[Electronics source listings]:
****************

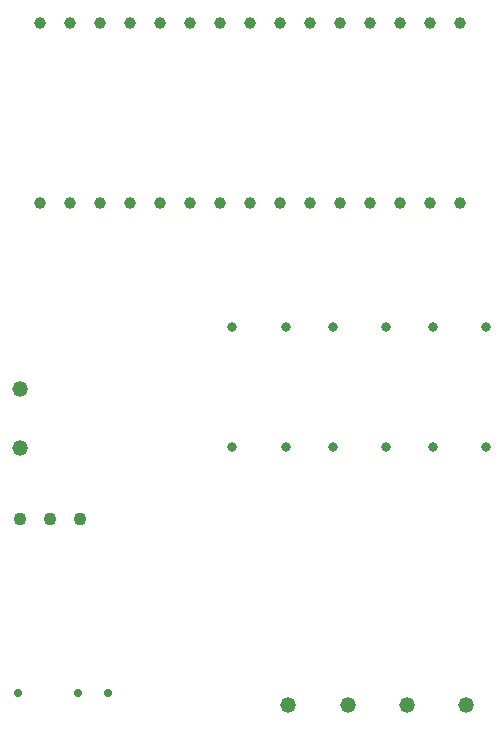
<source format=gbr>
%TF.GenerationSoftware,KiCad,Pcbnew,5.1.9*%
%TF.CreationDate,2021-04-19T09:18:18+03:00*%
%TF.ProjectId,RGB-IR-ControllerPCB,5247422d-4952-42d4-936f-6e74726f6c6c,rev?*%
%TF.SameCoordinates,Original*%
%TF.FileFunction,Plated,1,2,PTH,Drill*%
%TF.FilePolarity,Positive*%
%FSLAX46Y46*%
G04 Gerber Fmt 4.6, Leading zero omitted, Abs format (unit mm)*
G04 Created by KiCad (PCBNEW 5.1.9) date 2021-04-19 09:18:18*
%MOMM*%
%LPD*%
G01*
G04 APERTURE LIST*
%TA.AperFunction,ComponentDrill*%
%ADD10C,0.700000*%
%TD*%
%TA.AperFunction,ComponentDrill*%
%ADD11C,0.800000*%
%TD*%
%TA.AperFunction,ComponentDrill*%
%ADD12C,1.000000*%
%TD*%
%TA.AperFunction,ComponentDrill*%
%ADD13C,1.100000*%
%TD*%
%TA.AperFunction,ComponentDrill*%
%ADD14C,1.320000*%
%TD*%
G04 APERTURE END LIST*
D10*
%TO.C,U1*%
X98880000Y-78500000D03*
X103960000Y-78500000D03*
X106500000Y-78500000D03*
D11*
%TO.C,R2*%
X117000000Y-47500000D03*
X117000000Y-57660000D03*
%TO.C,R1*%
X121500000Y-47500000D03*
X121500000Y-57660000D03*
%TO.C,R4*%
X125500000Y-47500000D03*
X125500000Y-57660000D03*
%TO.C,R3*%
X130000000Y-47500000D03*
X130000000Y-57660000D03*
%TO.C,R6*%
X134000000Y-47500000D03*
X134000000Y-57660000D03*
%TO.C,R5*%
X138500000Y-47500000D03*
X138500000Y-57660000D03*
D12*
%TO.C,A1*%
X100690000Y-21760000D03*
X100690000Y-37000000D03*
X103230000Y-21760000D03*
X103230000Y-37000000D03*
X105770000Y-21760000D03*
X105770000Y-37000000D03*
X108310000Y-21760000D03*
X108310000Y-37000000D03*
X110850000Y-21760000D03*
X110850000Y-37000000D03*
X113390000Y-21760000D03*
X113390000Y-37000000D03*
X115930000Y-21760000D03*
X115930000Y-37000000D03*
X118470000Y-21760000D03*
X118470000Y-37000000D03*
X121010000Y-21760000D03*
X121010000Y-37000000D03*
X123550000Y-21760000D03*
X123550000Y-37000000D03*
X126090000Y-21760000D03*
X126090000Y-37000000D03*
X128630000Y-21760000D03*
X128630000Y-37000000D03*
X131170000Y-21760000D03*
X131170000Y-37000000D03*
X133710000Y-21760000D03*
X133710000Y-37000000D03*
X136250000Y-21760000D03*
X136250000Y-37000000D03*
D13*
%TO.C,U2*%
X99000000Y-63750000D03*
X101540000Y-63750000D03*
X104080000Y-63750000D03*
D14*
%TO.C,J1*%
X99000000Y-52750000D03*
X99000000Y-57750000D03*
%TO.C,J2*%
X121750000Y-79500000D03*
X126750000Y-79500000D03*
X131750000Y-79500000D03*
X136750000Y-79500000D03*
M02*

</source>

****************

[Directive]: Output the records verbatim without pictures.

[Answer section]:
<source format=gbr>
%TF.GenerationSoftware,KiCad,Pcbnew,5.1.9*%
%TF.CreationDate,2021-04-19T09:18:18+03:00*%
%TF.ProjectId,RGB-IR-ControllerPCB,5247422d-4952-42d4-936f-6e74726f6c6c,rev?*%
%TF.SameCoordinates,Original*%
%TF.FileFunction,Plated,1,2,PTH,Drill*%
%TF.FilePolarity,Positive*%
%FSLAX46Y46*%
G04 Gerber Fmt 4.6, Leading zero omitted, Abs format (unit mm)*
G04 Created by KiCad (PCBNEW 5.1.9) date 2021-04-19 09:18:18*
%MOMM*%
%LPD*%
G01*
G04 APERTURE LIST*
%TA.AperFunction,ComponentDrill*%
%ADD10C,0.700000*%
%TD*%
%TA.AperFunction,ComponentDrill*%
%ADD11C,0.800000*%
%TD*%
%TA.AperFunction,ComponentDrill*%
%ADD12C,1.000000*%
%TD*%
%TA.AperFunction,ComponentDrill*%
%ADD13C,1.100000*%
%TD*%
%TA.AperFunction,ComponentDrill*%
%ADD14C,1.320000*%
%TD*%
G04 APERTURE END LIST*
D10*
%TO.C,U1*%
X98880000Y-78500000D03*
X103960000Y-78500000D03*
X106500000Y-78500000D03*
D11*
%TO.C,R2*%
X117000000Y-47500000D03*
X117000000Y-57660000D03*
%TO.C,R1*%
X121500000Y-47500000D03*
X121500000Y-57660000D03*
%TO.C,R4*%
X125500000Y-47500000D03*
X125500000Y-57660000D03*
%TO.C,R3*%
X130000000Y-47500000D03*
X130000000Y-57660000D03*
%TO.C,R6*%
X134000000Y-47500000D03*
X134000000Y-57660000D03*
%TO.C,R5*%
X138500000Y-47500000D03*
X138500000Y-57660000D03*
D12*
%TO.C,A1*%
X100690000Y-21760000D03*
X100690000Y-37000000D03*
X103230000Y-21760000D03*
X103230000Y-37000000D03*
X105770000Y-21760000D03*
X105770000Y-37000000D03*
X108310000Y-21760000D03*
X108310000Y-37000000D03*
X110850000Y-21760000D03*
X110850000Y-37000000D03*
X113390000Y-21760000D03*
X113390000Y-37000000D03*
X115930000Y-21760000D03*
X115930000Y-37000000D03*
X118470000Y-21760000D03*
X118470000Y-37000000D03*
X121010000Y-21760000D03*
X121010000Y-37000000D03*
X123550000Y-21760000D03*
X123550000Y-37000000D03*
X126090000Y-21760000D03*
X126090000Y-37000000D03*
X128630000Y-21760000D03*
X128630000Y-37000000D03*
X131170000Y-21760000D03*
X131170000Y-37000000D03*
X133710000Y-21760000D03*
X133710000Y-37000000D03*
X136250000Y-21760000D03*
X136250000Y-37000000D03*
D13*
%TO.C,U2*%
X99000000Y-63750000D03*
X101540000Y-63750000D03*
X104080000Y-63750000D03*
D14*
%TO.C,J1*%
X99000000Y-52750000D03*
X99000000Y-57750000D03*
%TO.C,J2*%
X121750000Y-79500000D03*
X126750000Y-79500000D03*
X131750000Y-79500000D03*
X136750000Y-79500000D03*
M02*

</source>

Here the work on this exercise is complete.